Muadamiya became a model for another 70 ceasefires now concluded around Damascus and elsewhere, although there are spoilers among units of the “Free Syrian Army”, Al Qaeda-linked Jabhat Al Nusra and the Islamic State of Iraq and the Levant and other fundamentalist or jihadist factions that have external supporters who care little about the people or fate of Syria.

Ceasefires and humanitarian access were principal demands laid down in the communiqué issued by Geneva I, the conference held in the Swiss city on June 30, 2012, which was the basis for Geneva II talks between government and opposition delegations this past January.

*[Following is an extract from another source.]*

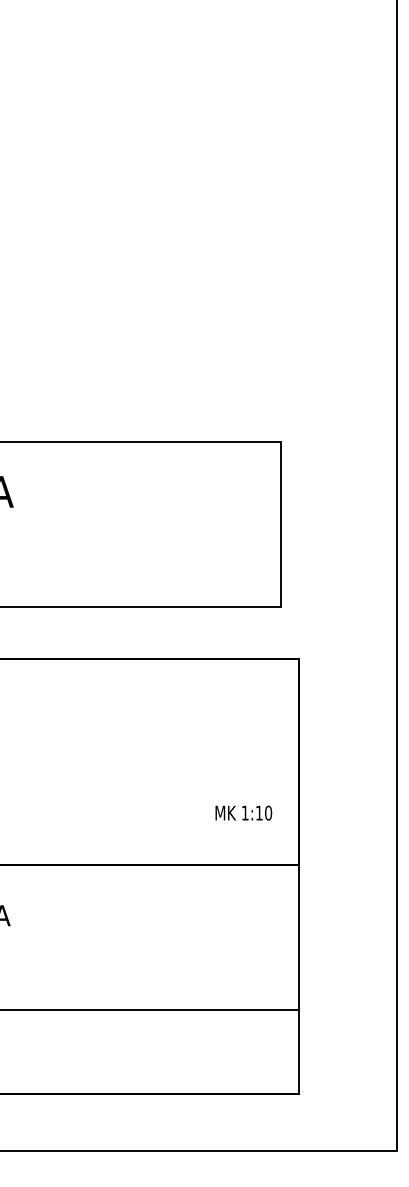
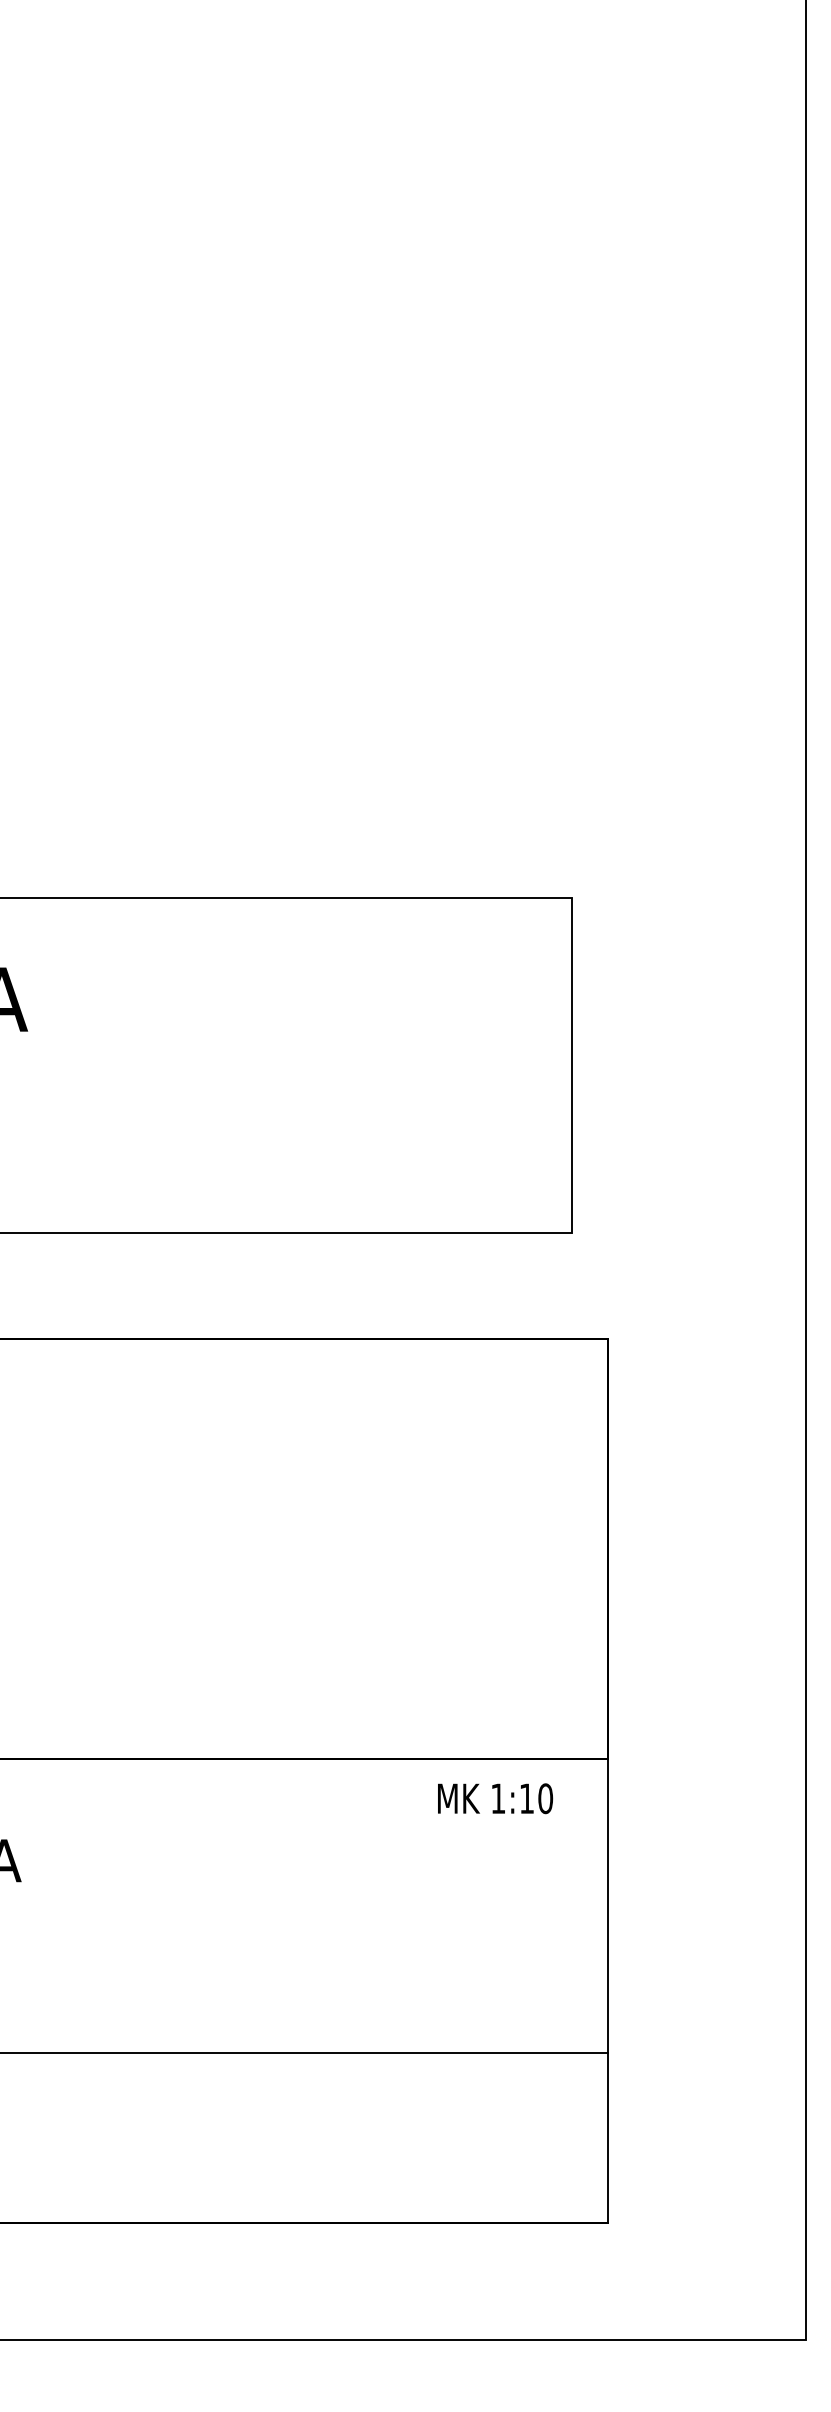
text: (243, 812) -> (494, 1797), moved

Instead of building on local ceasefires and encouraging the resumption of the Geneva II talks, the UN and the Western and regional powers involved in the Syrian conflict blamed the government for the failure of Geneva II to resolve the crisis and stood aside in the hope that client insurgents will somehow reverse recent government gains on the battlefield.

To what purpose?

To force Assad to capitulate at a time he has no intention of doing so, in order to usher in the division of Syria into fiefdoms ruled by narrow fundamentalists and jihadists.

The tug-of-war over Ukraine between Russia and the West has sidelined the Syrian conflict, left its hapless citizens without hope and put the country’s remaining infrastructure at risk.

Furthermore, it is absolutely certain that by challenging Russia in its Ukrainian backyard, the West will make Moscow all the more determined to ensure Assad’s survival, its main strategic asset in this region.

As the Syrian war enters its fourth year, the Western powers and their regional allies should rethink their policy and come up with compromises acceptable to Damascus and Moscow, as well as opposition figures who have some standing at home, with the aim of preserving Syria’s unity and pluralism.

A devastated Syria divided among jihadist emirs is in no one’s interest.